The City of Steinbach is hoping to replace Steinbach Fire Department’s ladder truck, and it's estimated to cost $2,000,000 to do so.  

The existing ladder truck in Steinbach has been in use for many years. The original unit, when it was purchased, was purchased as a used unit, and is now nearing the end of its useful life.  

Councillor Damian Penner says that the cost is worth having the new ladder truck, as it will be used for many years to come. 

“Our protective services are something that we as a city always need to make sure that we are investing into,” he says. “Our fire chief has given us a long-term strategy for replacement of our fire trucks in terms of affordability with repair, as well as replacement. And this falls into that long-term plan of reinvesting into the new ladder truck.” 

Councillor Jake Hiebert adds that having proper safety equipment should be a priority for our city. 

“Having a lengthy background in public safety, it's always been a priority for me that our first responders are properly trained and that they have proper equipment.” 

Fire Chief Kel Toews says they purchased the truck back in 2009 as a 1990 truck. 

“It's 33 years old already, so it's on its last leg.” 

He says it’s starting to cost a lot to do repairs, and it's been out of service quite a bit this year due to needing repairs.  

It's also become quite difficult to obtain the parts when they need parts replaced.

“So we definitely need a replacement, and I'm glad to see that the Council is moving forward on it.” 
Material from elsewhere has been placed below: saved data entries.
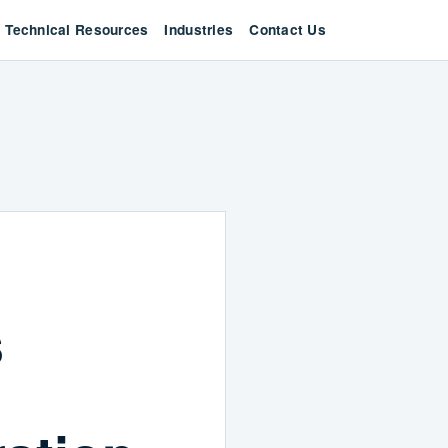
Technical Resources
Industries
Contact Us
s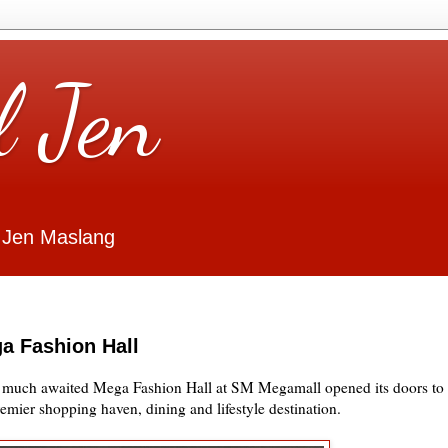
l Jen
 Jen Maslang
a Fashion Hall
e much awaited Mega Fashion Hall at SM Megamall opened its doors to
premier shopping haven, dining and lifestyle destination.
It's out of service right now, but when it's in service, the ladder truck gets used often. 

“We'll roll it to any structure fire, even a house fire. It's a much safer platform to work off of if you're doing roof work, rather than actually walking on the roof,” he says. “So it does get a fair amount of use throughout the year.” 
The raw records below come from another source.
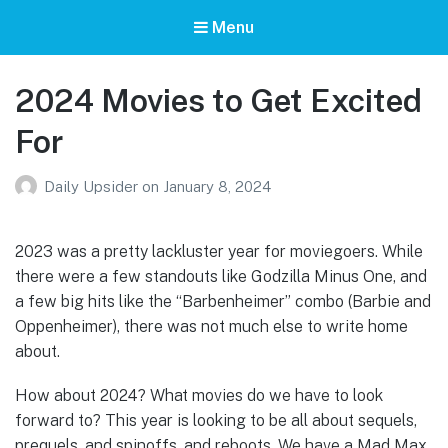
Menu
2024 Movies to Get Excited
For
Daily Upsider
on
January 8, 2024
2023 was a pretty lackluster year for moviegoers. While
there were a few standouts like Godzilla Minus One, and
a few big hits like the “Barbenheimer” combo (Barbie and
Oppenheimer), there was not much else to write home
about.
How about 2024? What movies do we have to look
forward to? This year is looking to be all about sequels,
prequels, and spinoffs, and reboots. We have a Mad Max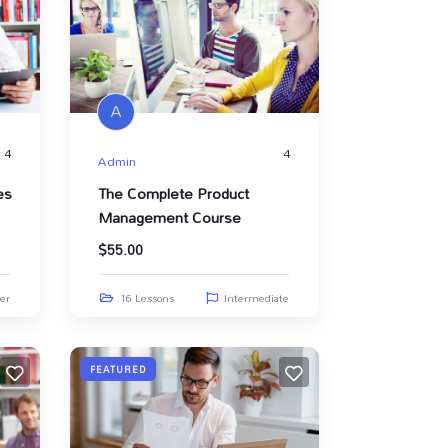
A
4
4
Admin
es
The Complete Product
Management Course
$
55.00
er
16 Lessons
Intermediate
FEATURED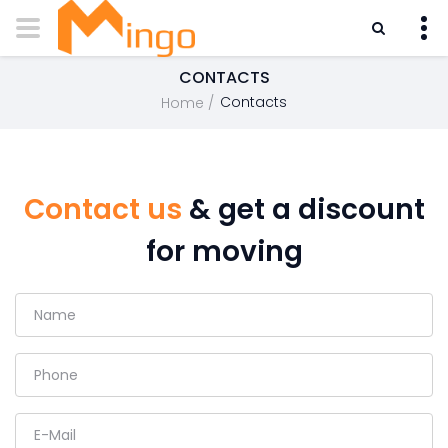
CONTACTS
Contacts
Home
Contact us
& get a discount
for moving
Name
Phone
E-Mail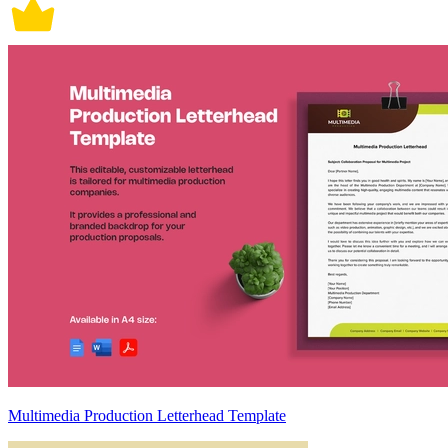
Multimedia Production Letterhead Template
Mayor Earl Funk says as equipment ages and wears out, we need to replace it. 

“We bought a used ladder truck and it served us well. It helped put out many different fires,” he says. “I think it's important that we keep our emergency services in good shape. Having well-trained staff is very good, but it's also very important to have good equipment we rely on.” 

If approved, the city would borrow $2,000,000. As a result, for a residential property valued at $250,000, it works out to an extra $46 in property taxes annually for five years.